Without prompting, young Stephen wrapped himself in strips of cloth, tunnelled out of the ger and struggled out through the great drifts and howling wind to beg at the palace for succour, claiming that elsewise his fellow holy men would surely perish. His cleverness and courage brought us from the ordus of Mongke’s first wife sheepskin and fur gowns and breeches and shoes, which we all took most gratefully. I would not say that Stephen saved all our lives, but he may have saved the life of Nikolas, for which I was most grateful, and also the life of ancient Bartholomew, for which I forgave him.
There was no thaw in all the time we were there, yet the wind blew all the snow away in time and the cold became somewhat less deadly. Just in time, too, because I felt certain it would be only days before I murdered someone and drank his blood in public. I was almost beyond caring.
It was in January 1254, as I was pondering whether killing Bertrand or Bartholomew woul
d give me greater satisfaction, that we were summoned to court.
Finally, we would be presented to Mongke Khan.
And there I would demand to be told where he was hiding my brother.
***
“You will be silent,” Friar William said to me before we left the warmth of the ger on the way to the court. “Say nothing of this vengeance of yours. Do you hear me? Nothing. We were blessed by God in the court of Batu when we were all forgiven by the prince after you spoke out of turn. The Great Khan will never be so generous should you break with etiquette in such fashion once more. Do not think of yourself, Richard, but think of the all the harm that you would do to us, should you cause us to be expelled, or worse. We could bring many of the Tartar lords into the Church if we have the opportunity. Think of why Thomas and Bertrand are here. If Louis the King of France can make an alliance or even an understanding with the Great Khan then think what could be done in the Holy Land against the—”

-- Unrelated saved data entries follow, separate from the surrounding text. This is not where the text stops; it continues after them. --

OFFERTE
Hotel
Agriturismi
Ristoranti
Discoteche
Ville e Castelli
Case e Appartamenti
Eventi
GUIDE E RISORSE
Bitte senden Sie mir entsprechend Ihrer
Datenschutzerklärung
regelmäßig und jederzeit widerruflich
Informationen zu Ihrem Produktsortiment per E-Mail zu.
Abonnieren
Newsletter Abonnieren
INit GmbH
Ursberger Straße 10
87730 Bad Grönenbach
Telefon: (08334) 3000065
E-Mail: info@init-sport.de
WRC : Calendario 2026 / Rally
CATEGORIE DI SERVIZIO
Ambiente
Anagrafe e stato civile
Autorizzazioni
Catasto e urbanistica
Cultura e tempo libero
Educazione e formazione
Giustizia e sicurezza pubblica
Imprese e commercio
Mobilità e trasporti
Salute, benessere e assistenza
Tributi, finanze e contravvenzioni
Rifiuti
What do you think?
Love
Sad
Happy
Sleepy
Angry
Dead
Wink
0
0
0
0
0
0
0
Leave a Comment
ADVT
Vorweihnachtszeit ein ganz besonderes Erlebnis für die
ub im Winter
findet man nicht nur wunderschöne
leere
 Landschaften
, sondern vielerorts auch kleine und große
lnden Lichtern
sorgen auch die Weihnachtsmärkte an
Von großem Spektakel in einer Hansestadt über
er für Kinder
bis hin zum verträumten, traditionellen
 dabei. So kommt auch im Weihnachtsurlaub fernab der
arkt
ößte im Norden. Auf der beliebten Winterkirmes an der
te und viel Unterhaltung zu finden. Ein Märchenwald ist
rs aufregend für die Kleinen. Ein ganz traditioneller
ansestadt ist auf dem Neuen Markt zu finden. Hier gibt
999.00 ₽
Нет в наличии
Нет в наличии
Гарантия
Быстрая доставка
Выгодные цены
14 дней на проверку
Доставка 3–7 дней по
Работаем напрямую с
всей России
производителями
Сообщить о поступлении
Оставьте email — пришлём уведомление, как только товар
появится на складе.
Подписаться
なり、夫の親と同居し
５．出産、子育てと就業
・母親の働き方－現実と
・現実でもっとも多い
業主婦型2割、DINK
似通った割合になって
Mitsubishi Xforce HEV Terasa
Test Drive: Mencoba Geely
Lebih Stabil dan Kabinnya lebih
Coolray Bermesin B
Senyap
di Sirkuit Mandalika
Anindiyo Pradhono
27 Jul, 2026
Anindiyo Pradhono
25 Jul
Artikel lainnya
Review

“I do not serve you,” I said. “And I value neither your greater good nor your advice. So save your breath.”
He was outraged but I had spent months listening to his prattle, and he still did not realise that he had only ever been sent to Batu as a cover for Thomas’ true mission. And even after so long living amongst the Mongols, he failed to see that they believed in everything, every God as it suited them, and so they ultimately believed in nothing. For the Mongols, Christianity was already available to them through the Nestorian Church and they had no need of Franciscans, let alone some distant Pope Khan.
Still, my irritation at his ignorance had been expressed only because I was dying to find my brother. It had been decades since I had seen him last, in the Forest of Sherwood. He was so close now, I could almost smell him.